Seattle Senators add school construction funding for Seattle Public Schools to capital budget
FOR IMMEDIATE RELEASE: April 15, 2015
The Senate capital budget would provide money for critical school construction projects in Seattle School District under an amendment proposed by the Seattle Senate delegation and adopted by the full Senate. The amendment was signed by Senators David Frockt, Jamie Pedersen, Sharon Nelson, Jeanne Kohl-Welles, Pramila Jayapal, Bob Hasegawa and Maralyn Chase.
The amendment to SB 6080 would provide an additional $33 million over four years for school construction, renovations and improvements for local Seattle schools.
“Seattle has some of the most crowded classrooms in the state, and the legislature needed to step up and help,” said Frockt, who offered the amendment on behalf of the delegation. “To provide a great education for all students we need to make sure they have school buildings in decent shape, with enough classrooms, and with the infrastructure they need to succeed. If we can secure this funding in the final capital budget, it will contribute to accommodate the extraordinary population and enrollment growth we have seen and are expected to continue to see in our city.”
Beginning in the 2008-09 school year with a population of approximately 47,000 students, the Seattle School District has grown by at least 1,000 students each year. At this projected pace, the Seattle School District could have enrollment of approximately 60,000 students by the year 2020. The addition of 12,000 students over that time frame would itself be larger than 90 percent of the school districts in Washington.
The need for additional school construction is critical across the city - the total maintenance backlog for the district is over $2 billion.

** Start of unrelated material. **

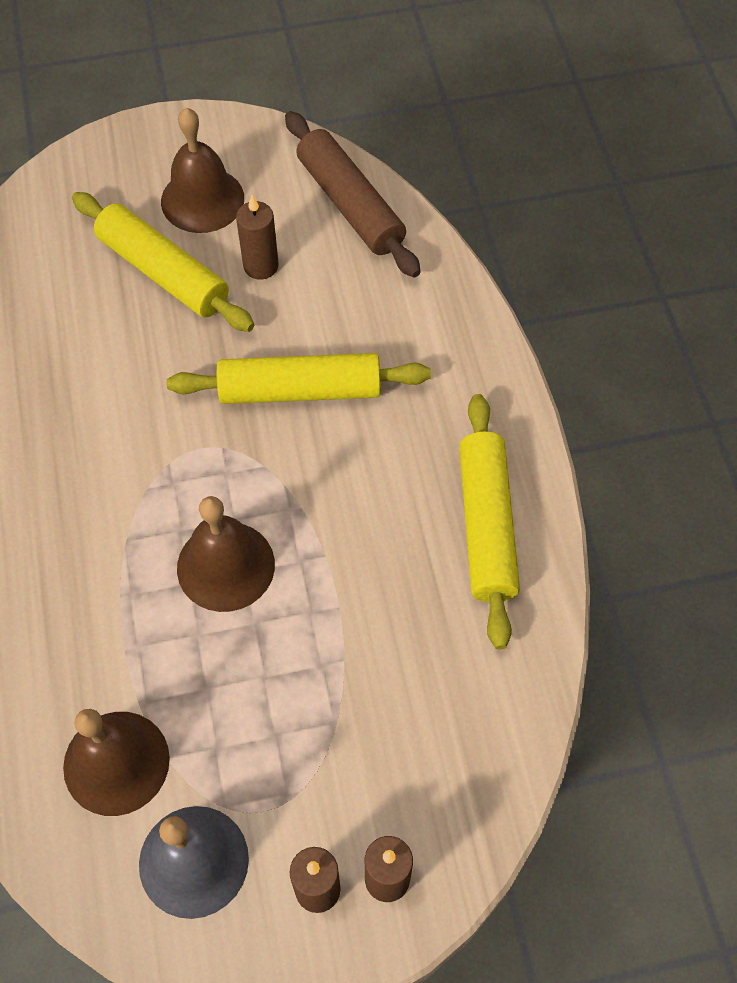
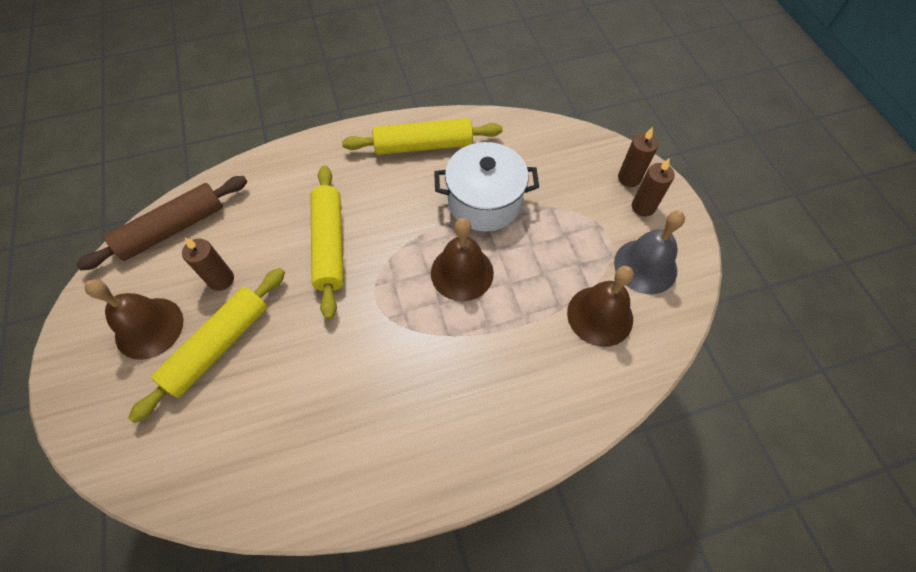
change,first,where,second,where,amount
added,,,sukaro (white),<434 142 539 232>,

“Our state’s paramount duty is to provide ample funding for public schools, including for construction of school buildings,” said Pedersen. “Seattle legislators have worked closely together this session to make sure that the state will help Seattle meet the challenge of our extraordinary enrollment growth.”
Great. Except that Facilities tells a different story when they are pushing BTA IV. They say the backlog of maintenance is about $500M and between BTA and BEX IV, they will get that down to $350M.
And, that a lot of that high-level maintenance is because they are NOT doing general maintenance on our elderly buildings or new multi-million dollar buildings.